MONO: il tredicesimo album in studio
I MONO annunciano il tredicesimo album in studio, ‘Snowdrop’, disponibile dal 12 Giugno per Temporary Residence. Ascolta il primo estratto ‘Winter Daphne’ - https://www.youtube.com/watch?v=ljuK1PCi_A8
‘Snowdrop’ è il primo album della band post-rock giapponese realizzato con Brad Wood (Touché Amoré, The Smashing Pumpkins), dopo la scomparsa dell’amico e storico collaboratore Steve Albini. Il nuovo album è un monito d'amore, atto a ricordare i cari che non sono più con noi, proprio come Steve Albini, spesso considerato un membro aggiuntivo dei Mono per la sua lunga collaborazione con la band di Tokyo.
I Mono, attivi dal 1999, sono una leggenda della scena indipendente, uno dei principali gruppi rock sperimentali giapponesi.
MONO - 'Snowdrop' - Disponibile dal 12 Giugno per Temporary Residence tracklist:
01. Snowdrop
02. Winter Daphne
03. Gerbera
04. Statice
05. Herdera
06. Shion
07. Bells of Ireland
08. Farewell to Spring

“Nel linguaggio dei fiori Winter Daphne - racconta la band a proposito del primo brano estratto dal nuovo album - rappresenta l’ultimo slancio di vita, la gloria e l’eternità. Nel momento imminente dell’ultimo saluto, la vita è esplosa con un senso d’orgoglio. I ricordi condivisi sono riaffiorati come in una lanterna magica. Poi, lentamente, è arrivata la quiete, e ti sei trasformato in luce, partendo in pace verso il cielo”. «Senza eccezioni – continuano i Mono - tutti prima o poi lasceranno questo mondo e affronteranno la separazione dalle persone amate. Con questo album abbiamo voluto esprimere la nostra gratitudine eterna verso coloro che hanno camminato al nostro fianco nel viaggio della vita. Crediamo che questo sentimento sia l’unica cosa capace di colmare il vuoto lasciato nei nostri cuori e di alleviare il dolore profondo della perdita. Ogni fiore porta con sé un linguaggio unico. Per questo album abbiamo incorporato nei titoli dei brani i messaggi dei fiori tradizionalmente donati a chi non c’è più. La nostra speranza è che questo disco possa essere una fonte di luce e speranza per chi ha perso una persona cara”.
Quando i MONO registrarono il precedente album, ‘Oath’, insieme al loro storico produttore e amico Steve Albini nel 2023, non avrebbero mai immaginato che sarebbe stato l’ultimo lavoro in studio realizzato insieme.

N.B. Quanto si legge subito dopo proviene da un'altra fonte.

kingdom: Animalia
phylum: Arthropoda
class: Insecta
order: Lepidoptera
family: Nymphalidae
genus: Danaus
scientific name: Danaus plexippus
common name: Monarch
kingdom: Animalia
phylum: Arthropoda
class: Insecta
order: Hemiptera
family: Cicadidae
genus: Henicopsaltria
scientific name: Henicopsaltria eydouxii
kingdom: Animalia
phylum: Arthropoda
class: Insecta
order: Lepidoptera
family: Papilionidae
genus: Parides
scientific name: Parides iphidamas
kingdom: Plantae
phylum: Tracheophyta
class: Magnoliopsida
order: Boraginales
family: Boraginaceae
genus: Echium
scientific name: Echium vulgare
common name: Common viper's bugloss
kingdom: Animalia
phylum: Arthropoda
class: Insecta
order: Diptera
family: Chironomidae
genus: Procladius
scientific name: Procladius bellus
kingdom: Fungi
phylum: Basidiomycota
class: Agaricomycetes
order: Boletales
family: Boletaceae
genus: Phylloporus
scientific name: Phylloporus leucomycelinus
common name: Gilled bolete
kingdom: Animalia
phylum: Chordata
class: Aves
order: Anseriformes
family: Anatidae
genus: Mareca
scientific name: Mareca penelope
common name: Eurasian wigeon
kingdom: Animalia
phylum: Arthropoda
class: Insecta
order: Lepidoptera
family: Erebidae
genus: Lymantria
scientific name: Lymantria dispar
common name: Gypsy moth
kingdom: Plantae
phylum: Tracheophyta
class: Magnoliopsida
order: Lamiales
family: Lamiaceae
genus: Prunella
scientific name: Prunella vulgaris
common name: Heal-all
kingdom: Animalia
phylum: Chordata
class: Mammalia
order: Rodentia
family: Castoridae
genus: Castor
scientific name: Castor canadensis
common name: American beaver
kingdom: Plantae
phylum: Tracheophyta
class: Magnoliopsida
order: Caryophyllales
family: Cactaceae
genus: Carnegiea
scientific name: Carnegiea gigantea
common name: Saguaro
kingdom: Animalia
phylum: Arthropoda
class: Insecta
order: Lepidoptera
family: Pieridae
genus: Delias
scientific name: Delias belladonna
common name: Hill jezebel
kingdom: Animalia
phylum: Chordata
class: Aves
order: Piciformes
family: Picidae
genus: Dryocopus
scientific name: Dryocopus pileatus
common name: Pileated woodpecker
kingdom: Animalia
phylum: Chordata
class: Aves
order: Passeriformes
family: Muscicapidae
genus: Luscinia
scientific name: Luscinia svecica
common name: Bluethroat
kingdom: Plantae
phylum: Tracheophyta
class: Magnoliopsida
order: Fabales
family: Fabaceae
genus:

Albini è scomparso tragicamente l’anno successivo, lasciando un vuoto incalcolabile non solo nelle vite di chi lo conosceva, ma anche in quelle di chiunque avesse un legame con uno dei migliaia di dischi che ha contribuito a portare nel mondo negli ultimi quarant’anni. Albini portava chiarezza nel caos, e un senso di servizio verso l’arte e gli artisti che non aveva eguali. A livello personale e pratico, la perdita ha lasciato i MONO in uno stato di profondo dolore e incertezza. Albini era diventato una parte fondamentale dell’inconfondibile suono della band, e l’idea di sostituirlo era, a dir poco, scoraggiante.
È qui che entra in scena Brad Wood (Touché Amoré, The Smashing Pumpkins). Scelto sia per la sua familiarità con il processo creativo e tecnico dei MONO, sia per la sua amicizia pluridecennale con Albini, Wood è entrato nei leggendari studi Electrical Audio nel settembre 2025 per registrare quello che sarebbe diventato ‘Snowdrop’.
Lavorando nuovamente con il direttore d’orchestra e arrangiatore Chad McCullough, i MONO hanno coinvolto un’orchestra di dieci elementi e un coro di otto voci per gli otto brani monumentali che compongono l’album. Con la band e Wood impegnati nello stesso spazio sacro in cui erano nati la maggior parte dei dischi dei MONO negli ultimi venticinque anni, le nuove composizioni portano con sé un peso emotivo particolare.
Mixato da Wood nel suo studio Seagrass a Los Angeles, ‘Snowdrop’ è allo stesso tempo intimo e avvolgente. Laddove sarebbe potuta incombere un’ombra di lutto, si percepisce invece un profondo senso di gratitudine. Piuttosto che indugiare nel dolore, emerge una toccante celebrazione della vita condivisa con un caro amico – e un desiderio verso ciò che potrebbe venire. Snowdrop è il suono di una band che trasforma shock e tristezza in speranza e meraviglia, ritrovando una nuova direzione nella libertà dell’incertezza.